A Recap of 2018 for the UK Retail Sector

A Recap of 2018 for the UK Retail Sector

Home » A Recap of 2018 for the UK Retail Sector

2018 was a challenging year for retail as brands struggled with how best to position their offering in the mix of channels now available to consumers. From declining footfall and reduced construction spend to changing spending habits, traditional retailers had to up their game to hold the attention of increasingly savvy consumers.

And for some, there was visible success as overall retail growth in the UK increased by 2.7%. For many, however, nervousness about political factors, increased pressure on disposable income, large high street brands disappearing and a myriad of other factors, it was yet another year of hoping for the best and just getting through it.

Post By Craig Bennett -
CEO

Customers demanded more from their shopping experience


Physical stores in the UK continued to undergo a structural change as consumers demanded a less predictable shopping experience. Bricks and mortar shops were, and are likely to remain, the most significant channel for many brands but the role they must play, and the experiences they offer, will continue to evolve. For many consumers, the ability to touch, feel and engage with products satisfies a need that simply cannot be met by online shopping. However, issues with the basics in physical shops such as poor lighting, confused layouts and bad décor were just some of the triggers that saw shoppers taking their business elsewhere.

 
 

Reality hit on the high-street


2018 was a year that saw several stalwarts of the British high streets struggle to hold on as they wrestled with the change needed to meet the demand of today’s customers. 43 companies, affecting over 2,500 stores and almost 50,000 staff, went into administration during the year, evidence should it be needed of just how difficult the market has been to operate in.

Online and omnichannel continued to dominate the agenda


Online and omnichannel continued to dominate the agenda The divide continued across food and non-food sectors with the latter losing an almost 30% share to online shopping. Even smaller food retailers such as Iceland got in on the act as consumers looked to benefit from the hassle-free option of ordering their shopping from the comfort of their home and it arriving neatly boxed at a time to suit them.

As supermarkets battled to attract shoppers back in store, they also increased their focus on the experience they offer their customers. A growth area was integrating lifestyle brands as part of a multi-sensory experience; here retailers tapped into time-poor and busy shoppers who are as happy to buy their weekly groceries as they are kitchenware, garden tools and a whole host of other products designed to complement their home, all within a single retail visit.

Interestingly, the emergence of a multi-channel experience using technology as part of the in store experience proved a lifeline for the sector. Shoppers wanted to benefit from the convenience and ease of online alongside the instant gratification that comes from leaving with your purchase in hand. Embracing this, many retailers began to look at how they could introduce a more seamless experience in store or across multiple channels, with the most successful creating a joined up and increasingly personalised experience at every touchpoint a customer may encounter.

Black Friday happened - again...


Showing once again that it’s here to stay, Black Friday remained a highlight of the consumer calendar, however many physical retailers continued to struggle against their online competition.
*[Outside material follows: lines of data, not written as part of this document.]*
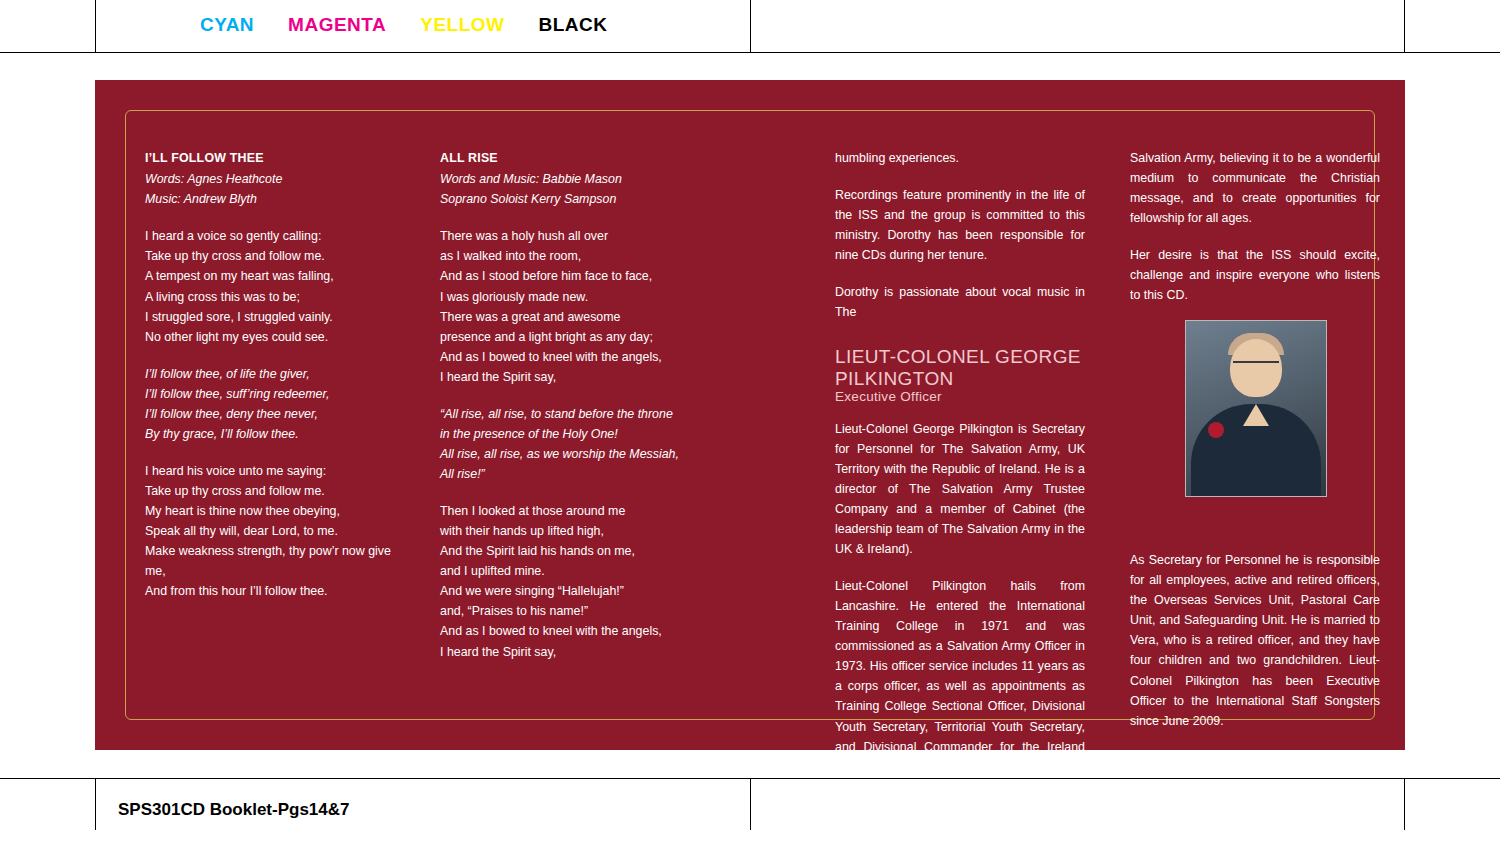CYAN MAGENTA YELLOW BLACK
I’LL FOLLOW THEE
Words: Agnes Heathcote
Music: Andrew Blyth
I heard a voice so gently calling:
Take up thy cross and follow me.
A tempest on my heart was falling,
A living cross this was to be;
I struggled sore, I struggled vainly.
No other light my eyes could see.
I’ll follow thee, of life the giver,
I’ll follow thee, suff’ring redeemer,
I’ll follow thee, deny thee never,
By thy grace, I’ll follow thee.
I heard his voice unto me saying:
Take up thy cross and follow me.
My heart is thine now thee obeying,
Speak all thy will, dear Lord, to me.
Make weakness strength, thy pow’r now give me,
And from this hour I’ll follow thee.
ALL RISE
Words and Music: Babbie Mason
Soprano Soloist Kerry Sampson
There was a holy hush all over
as I walked into the room,
And as I stood before him face to face,
I was gloriously made new.
There was a great and awesome
presence and a light bright as any day;
And as I bowed to kneel with the angels,
I heard the Spirit say,
“All rise, all rise, to stand before the throne
in the presence of the Holy One!
All rise, all rise, as we worship the Messiah,
All rise!”
Then I looked at those around me
with their hands up lifted high,
And the Spirit laid his hands on me,
and I uplifted mine.
And we were singing “Hallelujah!”
and, “Praises to his name!”
And as I bowed to kneel with the angels,
I heard the Spirit say,
humbling experiences.
Recordings feature prominently in the life of the ISS and the group is committed to this ministry. Dorothy has been responsible for nine CDs during her tenure.
Dorothy is passionate about vocal music in The
Lieut-Colonel George Pilkington Executive Officer
Lieut-Colonel George Pilkington is Secretary for Personnel for The Salvation Army, UK Territory with the Republic of Ireland. He is a director of The Salvation Army Trustee Company and a member of Cabinet (the leadership team of The Salvation Army in the UK & Ireland).
Lieut-Colonel Pilkington hails from Lancashire. He entered the International Training College in 1971 and was commissioned as a Salvation Army Officer in 1973. His officer service includes 11 years as a corps officer, as well as appointments as Training College Sectional Officer, Divisional Youth Secretary, Territorial Youth Secretary, and Divisional Commander for the Ireland and London Central Divisions. He has served in the Personnel Service at Territorial Headquarters for the past six years.
Salvation Army, believing it to be a wonderful medium to communicate the Christian message, and to create opportunities for fellowship for all ages.
Her desire is that the ISS should excite, challenge and inspire everyone who listens to this CD.
As Secretary for Personnel he is responsible for all employees, active and retired officers, the Overseas Services Unit, Pastoral Care Unit, and Safeguarding Unit. He is married to Vera, who is a retired officer, and they have four children and two grandchildren. Lieut-Colonel Pilkington has been Executive Officer to the International Staff Songsters since June 2009.
SPS301CD Booklet-Pgs14&7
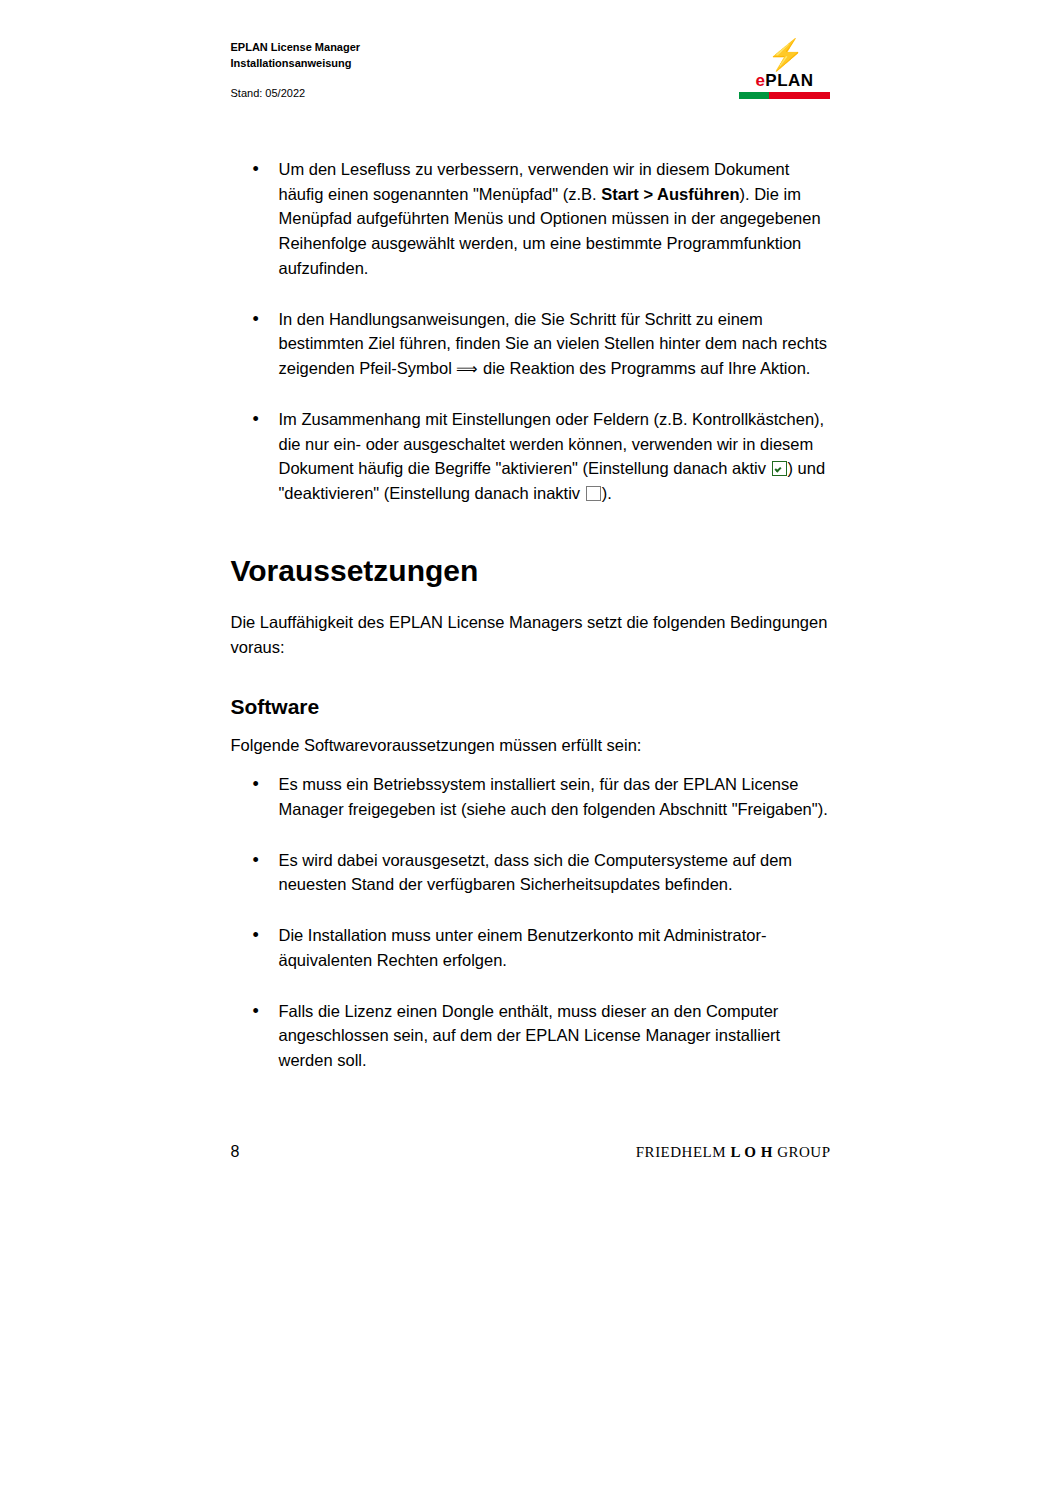EPLAN License Manager
Installationsanweisung
Stand: 05/2022
⚡
e PLAN
Um den Lesefluss zu verbessern, verwenden wir in diesem Dokument häufig einen sogenannten "Menüpfad" (z.B. Start > Ausführen). Die im Menüpfad aufgeführten Menüs und Optionen müssen in der angegebenen Reihenfolge ausgewählt werden, um eine bestimmte Programmfunktion aufzufinden.
In den Handlungsanweisungen, die Sie Schritt für Schritt zu einem bestimmten Ziel führen, finden Sie an vielen Stellen hinter dem nach rechts zeigenden Pfeil-Symbol ⟹ die Reaktion des Programms auf Ihre Aktion.
Im Zusammenhang mit Einstellungen oder Feldern (z.B. Kontrollkästchen), die nur ein- oder ausgeschaltet werden können, verwenden wir in diesem Dokument häufig die Begriffe "aktivieren" (Einstellung danach aktiv ) und "deaktivieren" (Einstellung danach inaktiv ).
Voraussetzungen
Die Lauffähigkeit des EPLAN License Managers setzt die folgenden Bedingungen voraus:
Software
Folgende Softwarevoraussetzungen müssen erfüllt sein:
Es muss ein Betriebssystem installiert sein, für das der EPLAN License Manager freigegeben ist (siehe auch den folgenden Abschnitt "Freigaben").
Es wird dabei vorausgesetzt, dass sich die Computersysteme auf dem neuesten Stand der verfügbaren Sicherheitsupdates befinden.
Die Installation muss unter einem Benutzerkonto mit Administrator-äquivalenten Rechten erfolgen.
Falls die Lizenz einen Dongle enthält, muss dieser an den Computer angeschlossen sein, auf dem der EPLAN License Manager installiert werden soll.
8
FRIEDHELM L O H GROUP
Footfall was down 2.1% on the previous year and only the clothing category showed an increase in spend.

The perception that online would be cheaper remained; there are less overheads and greater efficiencies of scale in wholesale purchasing so it’s easy to see how this assumption is being fuelled. Sadly for bricks and mortar retailers, little support was available from the government to help even the playing field between on and offline brands. Whilst business costs went up, including increases to the living wage, there has been no visible movement to business rates which continued to hamper physical retailers.

Brexit lingered in the background


The continued uncertainty brought about by Brexit continued to dominate the political agenda throughout 2018. As in many sectors, industry experts believe there will be close correlation between the outcome of the negotiations and the health of the retail sector. Any sort of negotiation is likely to be received as positive with growth, albeit minimal, while a hard exit could see the opposite effect of market contraction. It is a situation that observers will continue to speculate on as the UK gets closer to committing to the next steps.

It was a year where investment in retail shopping centres dropped to its lowest level since 2008, UK retail property values dropped by 20% and business rates increased by almost 11%. Uncertainty and change dominated the agenda.

The perfect storm of changing consumer habits and new technology has been a gamechanger in recent years and companies must be prepared to adapt and embrace something new. Bricks and mortar stores are here to stay but it’s no longer enough to just sell products. Retailers must sell a dream, an experience, something aspirational that sits alongside the physical purchase. Ever more thought must be made to the look and feel of a retail space and how products are displayed and promoted to capture the eye of discerning consumers. Most importantly, retailers must get to grips with how they create a single experience across their digital and physical platforms. It’s an expensive and complex time to be in retail, but you only have to look at the demise of so many high street names to see the cost of not getting to grips with change.